:: Ejercicio breve ::
En el texto sobre la Expedición Sanmartiniana, sustituye "jinetes" por "viajeros" y copia de nuevo el pasaje que empieza en "En el año del" y termina en "febrero de 1817.".

:: Fragmento ::
--*--

En el año del bicentenario del cruce de los Andes por el Ejército del General San Martín, la historia y el turismo aventura se dan la mano a miles de metros de altura como cada febrero en la cordillera de San Juan. La Expedición Sanmartiniana revive la travesía del Ejército libertador en su épico cruce a Chile por angostos caminos de cornisa, con temperaturas gélidas en la noche y calcinantes en el día, al lento y duro tranco de las mulas. Un centenar largo de jinetes se arrima a los 5.000 metros de altitud y llega hasta la frontera, donde se reúnen con otros expedicionarios del país vecino para el aniversario de la decisiva Batalla de Chacabuco, librada el 12 de febrero de 1817.
No es un paseo ni una excursión, sino una travesía rigurosa por el clima, por la altura y por el terreno a recorrer, ya que no hay rutas ni espacios por los que puedan circular vehículos a motor; sólo los pedregosos senderos, a veces nevados, virtualmente iguales a los que transitó el Ejército Libertador dos siglos antes.
No obstante, esta expedición recrea sólo unos pocos días de la epopeya sanmartiniana, ya que son unas siete u ocho jornadas entre ida y vuelta, incluida la primera que es de aclimatamiento, en la localidad de Barreal, a unos 2.000 metros sobre el nivel del mar (msnm). La travesía real comenzó muchos kilómetros y varios días antes en El Plumerillo, en la vecina provincia de Mendoza.
MANANTIALES
En la Estancia Manatiales, donde el pasto verde y fresco aún cubre el terreno rocoso a raíz de los hilos de agua surgentes en la zona -que le dan el nombre al lugar-, comienza la travesía en mula. Aunque muchos guías y personal militar van a caballo, los invitados -entre ellos funcionarios, diplomáticos extranjeros, artistas y periodistas- lo hacen en mulares, ya que por su carácter y capacidad física son animales mucho más seguro en la altura de la montaña.

--*--

:: Datos proporcionados ::
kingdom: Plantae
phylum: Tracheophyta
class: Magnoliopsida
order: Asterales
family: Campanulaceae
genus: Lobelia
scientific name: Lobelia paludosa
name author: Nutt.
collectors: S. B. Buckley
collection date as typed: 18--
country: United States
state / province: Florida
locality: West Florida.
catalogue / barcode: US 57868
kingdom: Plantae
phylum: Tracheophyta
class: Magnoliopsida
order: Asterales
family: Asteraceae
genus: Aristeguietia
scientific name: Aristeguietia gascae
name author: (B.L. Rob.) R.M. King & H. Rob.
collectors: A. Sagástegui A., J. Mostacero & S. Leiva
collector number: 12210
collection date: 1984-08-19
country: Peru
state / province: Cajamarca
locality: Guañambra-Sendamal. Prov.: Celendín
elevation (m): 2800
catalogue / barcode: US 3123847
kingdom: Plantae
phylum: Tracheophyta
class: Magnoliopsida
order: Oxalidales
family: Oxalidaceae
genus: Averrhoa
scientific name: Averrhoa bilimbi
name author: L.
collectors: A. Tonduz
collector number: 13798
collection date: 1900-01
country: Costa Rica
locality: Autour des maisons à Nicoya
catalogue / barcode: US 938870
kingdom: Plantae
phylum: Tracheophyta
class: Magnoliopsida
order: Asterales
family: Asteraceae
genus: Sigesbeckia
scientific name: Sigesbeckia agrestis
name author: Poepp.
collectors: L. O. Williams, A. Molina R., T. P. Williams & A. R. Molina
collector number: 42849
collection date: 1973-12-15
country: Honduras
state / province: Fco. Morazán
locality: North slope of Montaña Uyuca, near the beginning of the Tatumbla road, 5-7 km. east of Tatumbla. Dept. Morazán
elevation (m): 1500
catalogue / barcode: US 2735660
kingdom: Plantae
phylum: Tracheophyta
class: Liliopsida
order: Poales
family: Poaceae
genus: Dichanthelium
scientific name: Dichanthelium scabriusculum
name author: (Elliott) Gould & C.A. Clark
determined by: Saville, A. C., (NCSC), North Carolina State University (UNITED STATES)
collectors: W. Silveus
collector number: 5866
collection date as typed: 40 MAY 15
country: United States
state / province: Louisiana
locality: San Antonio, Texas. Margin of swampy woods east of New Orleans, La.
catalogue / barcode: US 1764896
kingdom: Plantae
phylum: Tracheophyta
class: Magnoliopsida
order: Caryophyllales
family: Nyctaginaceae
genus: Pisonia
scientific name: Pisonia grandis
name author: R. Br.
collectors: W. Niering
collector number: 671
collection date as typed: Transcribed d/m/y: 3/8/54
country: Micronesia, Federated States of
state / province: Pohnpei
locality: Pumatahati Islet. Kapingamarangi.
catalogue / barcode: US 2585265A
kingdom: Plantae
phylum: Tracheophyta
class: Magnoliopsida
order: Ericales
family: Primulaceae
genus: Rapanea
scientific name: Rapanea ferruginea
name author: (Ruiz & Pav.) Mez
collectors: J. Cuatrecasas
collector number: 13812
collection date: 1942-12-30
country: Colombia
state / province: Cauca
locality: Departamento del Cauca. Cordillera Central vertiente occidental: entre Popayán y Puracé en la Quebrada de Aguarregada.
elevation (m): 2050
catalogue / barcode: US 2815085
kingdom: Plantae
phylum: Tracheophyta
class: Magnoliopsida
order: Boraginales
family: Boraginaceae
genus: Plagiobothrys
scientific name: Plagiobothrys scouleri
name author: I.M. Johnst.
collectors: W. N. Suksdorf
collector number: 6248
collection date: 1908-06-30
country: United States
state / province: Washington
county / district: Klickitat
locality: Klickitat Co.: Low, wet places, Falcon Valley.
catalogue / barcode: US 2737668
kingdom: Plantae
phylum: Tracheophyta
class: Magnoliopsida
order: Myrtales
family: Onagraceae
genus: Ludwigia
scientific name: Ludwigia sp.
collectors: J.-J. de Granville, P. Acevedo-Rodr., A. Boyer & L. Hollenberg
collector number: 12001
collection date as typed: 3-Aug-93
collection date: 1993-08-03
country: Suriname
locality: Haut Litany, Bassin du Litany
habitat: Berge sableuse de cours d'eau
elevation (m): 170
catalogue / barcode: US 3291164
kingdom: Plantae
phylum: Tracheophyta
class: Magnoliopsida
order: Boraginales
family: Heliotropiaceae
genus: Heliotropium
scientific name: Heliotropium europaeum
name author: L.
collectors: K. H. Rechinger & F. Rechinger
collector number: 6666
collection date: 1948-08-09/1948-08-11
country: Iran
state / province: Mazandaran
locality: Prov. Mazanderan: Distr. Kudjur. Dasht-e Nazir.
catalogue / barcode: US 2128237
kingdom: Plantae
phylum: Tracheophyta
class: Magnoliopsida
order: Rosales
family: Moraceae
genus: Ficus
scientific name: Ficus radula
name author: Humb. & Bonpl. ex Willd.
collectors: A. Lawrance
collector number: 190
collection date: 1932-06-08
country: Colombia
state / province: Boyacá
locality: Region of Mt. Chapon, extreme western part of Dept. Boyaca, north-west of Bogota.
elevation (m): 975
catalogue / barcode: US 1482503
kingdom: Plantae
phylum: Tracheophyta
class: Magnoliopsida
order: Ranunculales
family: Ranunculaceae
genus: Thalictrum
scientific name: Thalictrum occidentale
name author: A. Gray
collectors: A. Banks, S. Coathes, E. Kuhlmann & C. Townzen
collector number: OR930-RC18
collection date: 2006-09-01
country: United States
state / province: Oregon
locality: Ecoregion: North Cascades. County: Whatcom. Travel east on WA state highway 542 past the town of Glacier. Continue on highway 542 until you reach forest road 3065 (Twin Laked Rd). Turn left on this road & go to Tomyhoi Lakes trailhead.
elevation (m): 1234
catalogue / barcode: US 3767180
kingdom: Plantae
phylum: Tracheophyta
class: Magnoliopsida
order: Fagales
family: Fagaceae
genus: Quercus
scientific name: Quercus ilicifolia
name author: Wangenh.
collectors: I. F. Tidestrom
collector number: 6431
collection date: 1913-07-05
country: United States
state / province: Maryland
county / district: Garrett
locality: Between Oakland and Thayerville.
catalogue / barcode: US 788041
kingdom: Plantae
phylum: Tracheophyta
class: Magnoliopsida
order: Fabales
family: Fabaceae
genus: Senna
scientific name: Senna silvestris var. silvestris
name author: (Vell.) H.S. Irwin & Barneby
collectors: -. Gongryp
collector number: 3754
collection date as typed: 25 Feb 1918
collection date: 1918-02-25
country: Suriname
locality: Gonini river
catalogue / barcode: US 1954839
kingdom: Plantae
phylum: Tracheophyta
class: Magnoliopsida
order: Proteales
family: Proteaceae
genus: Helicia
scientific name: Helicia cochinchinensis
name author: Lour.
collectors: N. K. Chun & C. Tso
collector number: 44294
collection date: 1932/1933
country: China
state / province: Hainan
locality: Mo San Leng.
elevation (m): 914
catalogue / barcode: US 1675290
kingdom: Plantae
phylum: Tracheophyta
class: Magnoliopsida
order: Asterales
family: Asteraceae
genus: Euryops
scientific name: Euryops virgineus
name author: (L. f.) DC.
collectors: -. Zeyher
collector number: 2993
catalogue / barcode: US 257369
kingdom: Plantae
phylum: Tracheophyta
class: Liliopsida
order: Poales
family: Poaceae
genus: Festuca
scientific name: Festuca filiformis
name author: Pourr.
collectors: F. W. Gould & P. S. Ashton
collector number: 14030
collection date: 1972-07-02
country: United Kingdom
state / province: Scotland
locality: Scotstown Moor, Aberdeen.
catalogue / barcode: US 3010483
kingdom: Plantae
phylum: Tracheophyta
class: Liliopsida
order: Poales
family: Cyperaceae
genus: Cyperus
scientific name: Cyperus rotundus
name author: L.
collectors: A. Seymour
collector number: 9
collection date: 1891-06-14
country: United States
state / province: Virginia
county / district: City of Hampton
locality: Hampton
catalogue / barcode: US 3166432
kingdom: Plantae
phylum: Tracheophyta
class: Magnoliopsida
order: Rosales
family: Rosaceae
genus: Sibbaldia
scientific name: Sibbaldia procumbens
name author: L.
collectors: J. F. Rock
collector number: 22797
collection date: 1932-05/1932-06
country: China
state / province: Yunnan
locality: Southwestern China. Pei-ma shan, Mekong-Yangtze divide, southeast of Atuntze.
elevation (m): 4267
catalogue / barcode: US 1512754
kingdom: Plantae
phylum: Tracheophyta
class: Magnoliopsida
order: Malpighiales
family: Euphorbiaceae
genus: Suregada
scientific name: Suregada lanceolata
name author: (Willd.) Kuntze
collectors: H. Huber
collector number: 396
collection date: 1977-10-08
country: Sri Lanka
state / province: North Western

--*--

:: Resultado del ejercicio ::
En el año del bicentenario del cruce de los Andes por el Ejército del General San Martín, la historia y el turismo aventura se dan la mano a miles de metros de altura como cada febrero en la cordillera de San Juan. La Expedición Sanmartiniana revive la travesía del Ejército libertador en su épico cruce a Chile por angostos caminos de cornisa, con temperaturas gélidas en la noche y calcinantes en el día, al lento y duro tranco de las mulas. Un centenar largo de viajeros se arrima a los 5.000 metros de altitud y llega hasta la frontera, donde se reúnen con otros expedicionarios del país vecino para el aniversario de la decisiva Batalla de Chacabuco, librada el 12 de febrero de 1817.